Laryngoscopie fibroscopique montrant une dislocation du cartilage aryténoïde droit en position antéro-médiale
L’incidence de l’enrouement après intubation endotrachéale varie largement de 14% à 50% mais est le plus souvent temporaire. Dans une étude rétrospective portant sur 3093 patients ayant subi une intubation endotrachéale pendant une anesthésie, l’incidence de l’enrouement était de 49% dans la période postopératoire immédiate. L’incidence est tombée à 29% le premier jour, 11% le troisième jour et 0,8% le septième jour postopératoire. La blessure de l’aryténoïde n’est pas une complication rare de l’intubation endotrachéale. L’incidence de la luxation de l’aryténoïde varie entre 1 sur 1000 et 1 sur 4000 dans différentes études.
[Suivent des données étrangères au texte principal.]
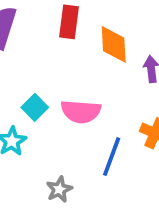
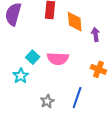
blue line: (112, 157) -> (77, 98), moved

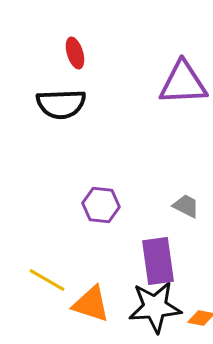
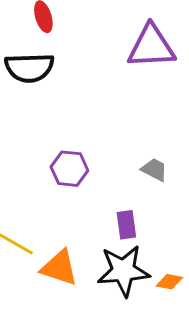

La cause la plus fréquente de dislocation de l’aryténoïde est le traumatisme d’intubation, qui serait responsable de 80 à 87 % des dislocations de l’aryténoïde. Un risque accru de luxation aryténoïde peut survenir chez les patients atteints de laryngomalacie, d’acromégalie et chez ceux qui suivent une corticothérapie chronique.
Cependant, un diagnostic différentiel important est la paralysie du nerf laryngé récurrent. L’incidence de la paralysie des cordes vocales après intubation s’est avérée être d’environ 1 sur 1300 dans une étude de Kikura et al. La branche antérieure du nerf laryngé récurrent passe entre le cricoïde et le cartilage thyroïde, et une manchette trop gonflée dans la région sous-glottique peut blesser le nerf par compression entre la manchette et le cartilage thyroïde. La lésion nerveuse est difficile à anticiper, mais peut être prévenue par des mesures simples comme le choix de la bonne taille de tube endotrachéal, le positionnement de la manchette à au moins 15 mm sous les cordes vocales, la surveillance de la pression de la manchette et l’évitement d’un étirement excessif du cou.
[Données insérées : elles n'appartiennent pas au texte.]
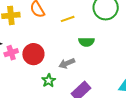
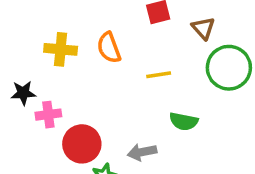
red circle: (33, 54) -> (82, 144), moved

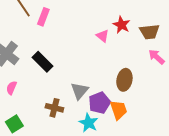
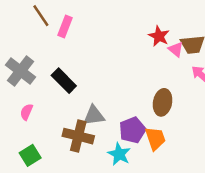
pink triangle: (102, 36) -> (176, 49), moved
gray triangle: (79, 91) -> (94, 116), moved, turned 42
brown cross: (54, 108) -> (78, 136), size x1.4

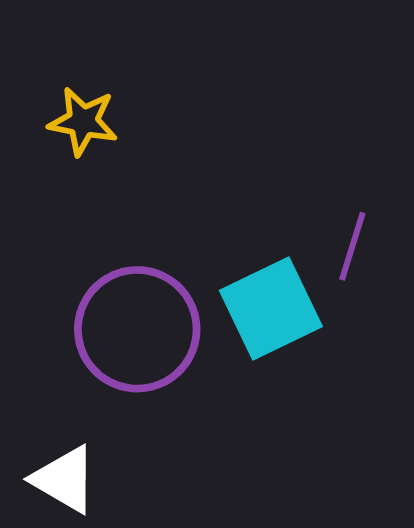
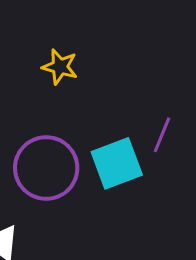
yellow star: (83, 121) -> (60, 67), moved

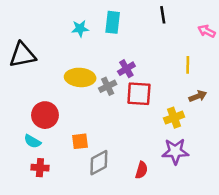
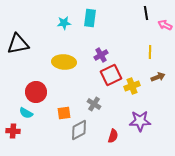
black line: (163, 15) -> (146, 13), moved
gray cross: (108, 86) -> (94, 104), moved, turned -32
red square: (139, 94) -> (111, 75), turned -30
yellow cross: (174, 118) -> (132, 86), moved
red cross: (40, 168) -> (13, 131), moved

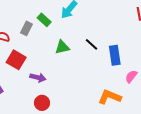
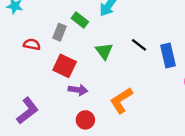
green triangle: (62, 47) -> (104, 51), turned -49
red square: (16, 60) -> (65, 66), moved
orange L-shape: (110, 97) -> (121, 100), moved, turned -50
Il est difficile de différencier précocement la luxation aryténoïde et la paralysie du nerf laryngé récurrent ; cependant, une laryngoscopie de suivi régulière avec vidéo-stroboscopie aidera à confirmer le diagnostic. L’électromyographie laryngée est l’examen de choix, avec la tomodensitométrie hélicoïdale, pour différencier les causes d’un enrouement prolongé.
La thérapie vocale et la réduction fermée par chirurgie microlaryngoscopique sont des modalités de traitement de la luxation aryténoïde. Un retard dans le diagnostic et le traitement de la luxation aryténoïde peut entraîner une immobilité des plis vocaux due à la fibrose de l’articulation lésée. Par conséquent, il est impératif de souligner qu’un enrouement prolongé après une intubation endotrachéale doit faire l’objet d’un examen approfondi pour parvenir à un diagnostic précoce, et qu’une prise en charge appropriée doit être instituée au plus tôt.
Soutien financier et parrainage
Nul.
Conflits d’intérêts
Il n’y a pas de conflits d’intérêts.